Tag Archives: x-frame-options

x-frame-options coming to a Firefox near you

Microsoft IE8 introduced it, Apple Safari4 has it, Google Chrome4 does it and now somewhere in the not too distant future, Firefox will ship it too; support for X-FRAME-OPTIONS.

X-cuse-me? Well, X-FRAME-OPTIONS is the HTTP response header that broke Google Talk chat badge a few months ago, remember? It allows you to specify whether your site or page can be (i)framed or not, by setting it to “DENY” (not allowed to be framed) or “SAMEORIGIN” (allowed if the framing site is on the exact same domain). The most important reason for this functionality is as a prevention-mechanism for “clickjacking” (a.k.a. UI redressing), a type of web attack that tries to trick victims into clicking a framed site by hiding it behind another innocent element.

So now that feature is finally coming to Firefox as well; Mozilla’s Brendan Sterne, one of the driving forces behind Mozilla’s much broader content security policy, grabbed the bug by the balls and came up with a first patch. If all goes well, this would be an ideal candidate to get pushed out with a minor version update as per the new release process, no?

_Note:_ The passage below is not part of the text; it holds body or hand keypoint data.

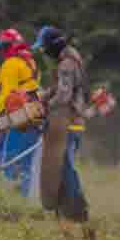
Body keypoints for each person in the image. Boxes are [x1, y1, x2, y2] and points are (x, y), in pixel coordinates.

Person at [32, 26, 89, 222]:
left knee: (65, 165)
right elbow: (60, 88)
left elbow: (64, 95)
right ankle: (67, 211)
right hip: (71, 119)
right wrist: (43, 95)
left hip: (69, 120)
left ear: (54, 45)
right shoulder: (71, 59)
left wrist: (45, 105)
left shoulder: (66, 64)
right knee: (61, 165)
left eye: (45, 47)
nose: (44, 52)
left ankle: (78, 210)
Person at [0, 28, 42, 197]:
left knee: (11, 160)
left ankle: (9, 202)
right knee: (25, 163)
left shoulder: (10, 64)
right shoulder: (29, 61)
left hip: (21, 115)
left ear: (8, 47)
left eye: (3, 48)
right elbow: (24, 85)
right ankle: (21, 202)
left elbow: (7, 93)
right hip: (36, 112)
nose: (1, 53)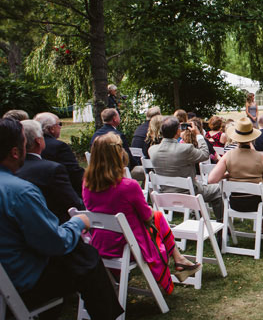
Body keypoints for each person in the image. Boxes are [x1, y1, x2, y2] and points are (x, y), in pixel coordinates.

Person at [0, 118, 131, 320]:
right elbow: (55, 244)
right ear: (14, 152)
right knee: (87, 258)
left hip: (9, 269)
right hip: (21, 280)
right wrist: (78, 223)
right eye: (23, 143)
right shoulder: (19, 192)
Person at [83, 133, 201, 294]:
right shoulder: (127, 186)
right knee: (157, 216)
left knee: (157, 217)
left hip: (98, 243)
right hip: (126, 245)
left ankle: (179, 259)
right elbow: (147, 216)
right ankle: (178, 259)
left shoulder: (87, 184)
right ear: (119, 154)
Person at [207, 118, 263, 230]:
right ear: (252, 137)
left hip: (235, 202)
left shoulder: (228, 156)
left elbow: (211, 179)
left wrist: (227, 175)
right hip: (257, 202)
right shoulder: (260, 157)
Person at [149, 116, 224, 220]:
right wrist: (198, 135)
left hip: (165, 194)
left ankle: (197, 217)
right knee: (218, 190)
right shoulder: (185, 149)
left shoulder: (152, 150)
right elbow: (205, 154)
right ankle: (221, 226)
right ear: (177, 131)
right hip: (189, 194)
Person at [16, 120, 83, 223]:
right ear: (38, 141)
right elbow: (72, 202)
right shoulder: (52, 169)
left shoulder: (12, 166)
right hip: (56, 224)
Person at [35, 111, 84, 196]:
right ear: (52, 129)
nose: (60, 127)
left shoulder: (31, 145)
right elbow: (74, 173)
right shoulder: (59, 146)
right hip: (62, 193)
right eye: (59, 124)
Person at [90, 108, 138, 174]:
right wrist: (136, 164)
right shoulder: (118, 136)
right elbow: (128, 156)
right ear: (114, 118)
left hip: (99, 169)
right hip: (117, 170)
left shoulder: (95, 135)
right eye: (118, 115)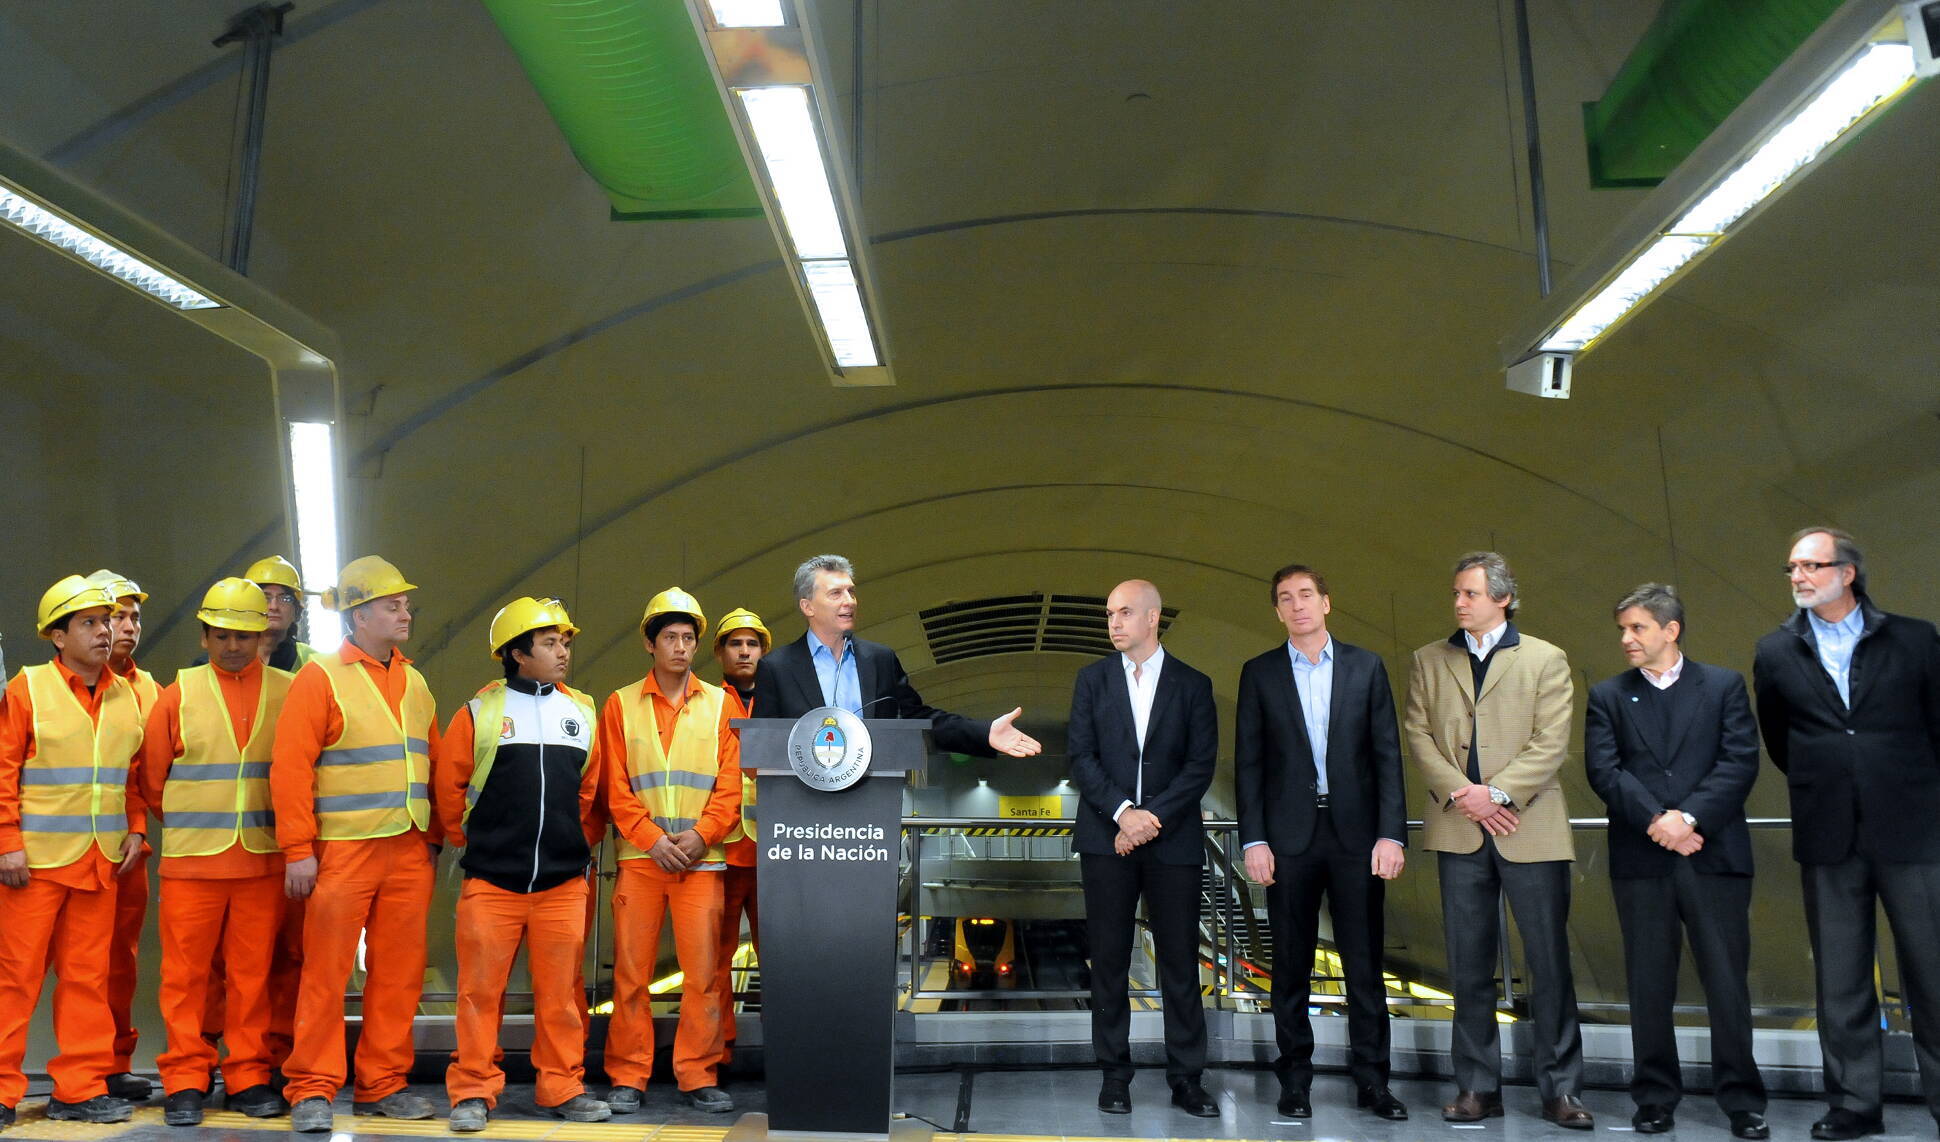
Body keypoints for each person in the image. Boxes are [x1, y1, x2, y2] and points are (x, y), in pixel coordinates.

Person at [1754, 526, 1940, 1141]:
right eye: (1792, 568)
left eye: (1812, 565)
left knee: (1933, 971)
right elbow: (1781, 740)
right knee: (1840, 977)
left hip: (1912, 830)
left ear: (1847, 572)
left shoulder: (1914, 639)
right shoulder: (1776, 651)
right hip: (1828, 831)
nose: (1799, 577)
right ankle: (1854, 1105)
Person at [1403, 552, 1589, 1128]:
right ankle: (1477, 1088)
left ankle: (1560, 1090)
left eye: (1470, 594)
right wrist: (1467, 795)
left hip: (1528, 828)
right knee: (1466, 966)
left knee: (1550, 962)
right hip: (1459, 827)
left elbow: (1551, 740)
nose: (1458, 602)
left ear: (1503, 598)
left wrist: (1499, 794)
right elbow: (1418, 733)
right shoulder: (1428, 660)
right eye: (1456, 593)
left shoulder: (1545, 658)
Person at [1585, 584, 1768, 1139]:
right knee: (1648, 984)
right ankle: (1655, 1098)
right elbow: (1605, 771)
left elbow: (1740, 762)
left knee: (1727, 983)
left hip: (1713, 857)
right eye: (1622, 629)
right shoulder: (1608, 695)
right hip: (1644, 860)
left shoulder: (1723, 686)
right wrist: (1659, 824)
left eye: (1637, 628)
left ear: (1671, 629)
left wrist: (1687, 819)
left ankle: (1742, 1101)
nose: (1626, 639)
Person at [270, 556, 442, 1132]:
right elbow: (291, 768)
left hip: (409, 850)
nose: (405, 614)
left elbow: (434, 764)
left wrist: (436, 838)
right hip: (343, 851)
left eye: (405, 605)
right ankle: (312, 1087)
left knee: (398, 976)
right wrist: (298, 850)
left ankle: (381, 1084)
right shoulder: (320, 677)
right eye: (393, 606)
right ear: (359, 614)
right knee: (326, 974)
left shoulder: (414, 681)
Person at [1235, 564, 1407, 1122]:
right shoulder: (1258, 674)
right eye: (1285, 598)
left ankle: (1374, 1083)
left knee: (1362, 964)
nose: (1298, 605)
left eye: (1307, 595)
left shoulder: (1366, 667)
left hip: (1357, 838)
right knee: (1290, 964)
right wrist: (1253, 840)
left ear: (1326, 603)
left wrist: (1391, 834)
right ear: (1278, 611)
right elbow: (1250, 765)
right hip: (1288, 840)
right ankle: (1296, 1079)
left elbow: (1387, 756)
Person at [434, 598, 607, 1131]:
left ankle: (562, 1087)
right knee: (479, 994)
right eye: (551, 644)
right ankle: (472, 1092)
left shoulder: (581, 710)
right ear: (515, 653)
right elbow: (449, 794)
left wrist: (567, 847)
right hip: (492, 882)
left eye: (566, 643)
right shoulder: (478, 713)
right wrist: (485, 847)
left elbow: (588, 794)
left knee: (561, 997)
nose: (563, 653)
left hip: (561, 883)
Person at [138, 579, 294, 1125]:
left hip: (260, 860)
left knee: (253, 975)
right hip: (193, 863)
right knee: (186, 977)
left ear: (261, 635)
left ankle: (249, 1074)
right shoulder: (177, 693)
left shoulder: (290, 690)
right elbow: (152, 778)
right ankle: (185, 1077)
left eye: (244, 635)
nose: (234, 645)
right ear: (205, 637)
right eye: (223, 635)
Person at [0, 576, 148, 1129]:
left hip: (99, 862)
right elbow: (3, 771)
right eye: (89, 623)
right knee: (16, 979)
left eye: (107, 621)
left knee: (88, 978)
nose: (105, 632)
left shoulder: (125, 694)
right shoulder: (27, 689)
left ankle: (79, 1087)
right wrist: (6, 843)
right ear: (56, 636)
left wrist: (136, 827)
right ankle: (3, 1089)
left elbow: (129, 775)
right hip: (32, 866)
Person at [1068, 580, 1218, 1118]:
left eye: (1125, 612)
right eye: (1110, 613)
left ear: (1153, 617)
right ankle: (1114, 1075)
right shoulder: (1091, 681)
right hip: (1106, 839)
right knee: (1108, 959)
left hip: (1172, 841)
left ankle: (1188, 1079)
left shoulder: (1193, 684)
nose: (1113, 622)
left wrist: (1149, 819)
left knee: (1180, 960)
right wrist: (1123, 814)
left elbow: (1200, 765)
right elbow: (1081, 757)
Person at [598, 589, 742, 1115]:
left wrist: (701, 835)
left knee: (703, 975)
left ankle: (698, 1072)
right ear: (649, 644)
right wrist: (652, 839)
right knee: (632, 974)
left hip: (700, 860)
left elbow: (729, 786)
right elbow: (614, 786)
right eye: (670, 638)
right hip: (642, 860)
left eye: (688, 638)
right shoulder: (619, 705)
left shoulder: (723, 705)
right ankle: (628, 1074)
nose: (680, 647)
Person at [749, 554, 1040, 759]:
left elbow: (918, 718)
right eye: (836, 593)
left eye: (851, 591)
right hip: (802, 812)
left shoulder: (879, 660)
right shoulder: (777, 668)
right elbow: (763, 745)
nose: (849, 601)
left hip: (871, 805)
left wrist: (984, 732)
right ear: (807, 606)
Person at [84, 569, 158, 1105]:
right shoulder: (44, 687)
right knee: (32, 971)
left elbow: (138, 776)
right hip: (52, 853)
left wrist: (137, 828)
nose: (126, 627)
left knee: (118, 963)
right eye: (115, 616)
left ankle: (110, 1065)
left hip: (124, 850)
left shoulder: (148, 689)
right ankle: (81, 1072)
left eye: (133, 616)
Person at [710, 607, 768, 1072]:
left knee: (782, 959)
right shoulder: (707, 702)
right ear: (721, 652)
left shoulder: (785, 700)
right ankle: (717, 1052)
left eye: (752, 644)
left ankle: (788, 1052)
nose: (745, 651)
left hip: (774, 853)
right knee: (714, 961)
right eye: (736, 644)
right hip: (722, 850)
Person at [244, 556, 318, 671]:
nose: (274, 607)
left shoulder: (312, 661)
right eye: (265, 598)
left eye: (285, 599)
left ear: (296, 611)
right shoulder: (231, 656)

Google inadvertently kills Talk badges with x-frame-options

Disaster has struck e-civilization; Google Talk chatback badges (as seen in the right column on this very blog) are broken! The small iframe remains grey in Firefox, but with some scrolling the following message can be seen:

This content cannot be displayed in a frame

To protect your security, the publisher of this content does
not allow it to be displayed in a frame.

Click here to open this content in a new window

Googling that error-message brings up a blogpost that explains what is going on: the http response-header of the page in the iframe includes “x-frame-options: sameorigin“. And that directive tells most modern browsers not to display the page in the iframe (because it is not embedded in a page of the same origin), to protecting you from possible clickjacking.

x-frame-options was introduced by Microsoft in IE8’s and seems to be implemented in Safari 4 and Chrome 3 as well. Firefox on the other hand hasn’t included this feature (yet?), but I got the error message thanks to the great Firefox NoScript security-extension which -somewhat reluctantly- provides “bullet parity” with IE8’s security features this way (you can stop NoScript from doing this by setting “noscript.frameOptions.enabled” to “false” in about:config).

But back to the root of this problem: Google is breaking their own Talk chatback badge by adding “x-frame-options: sameorigin” to the response headers. Weird huh?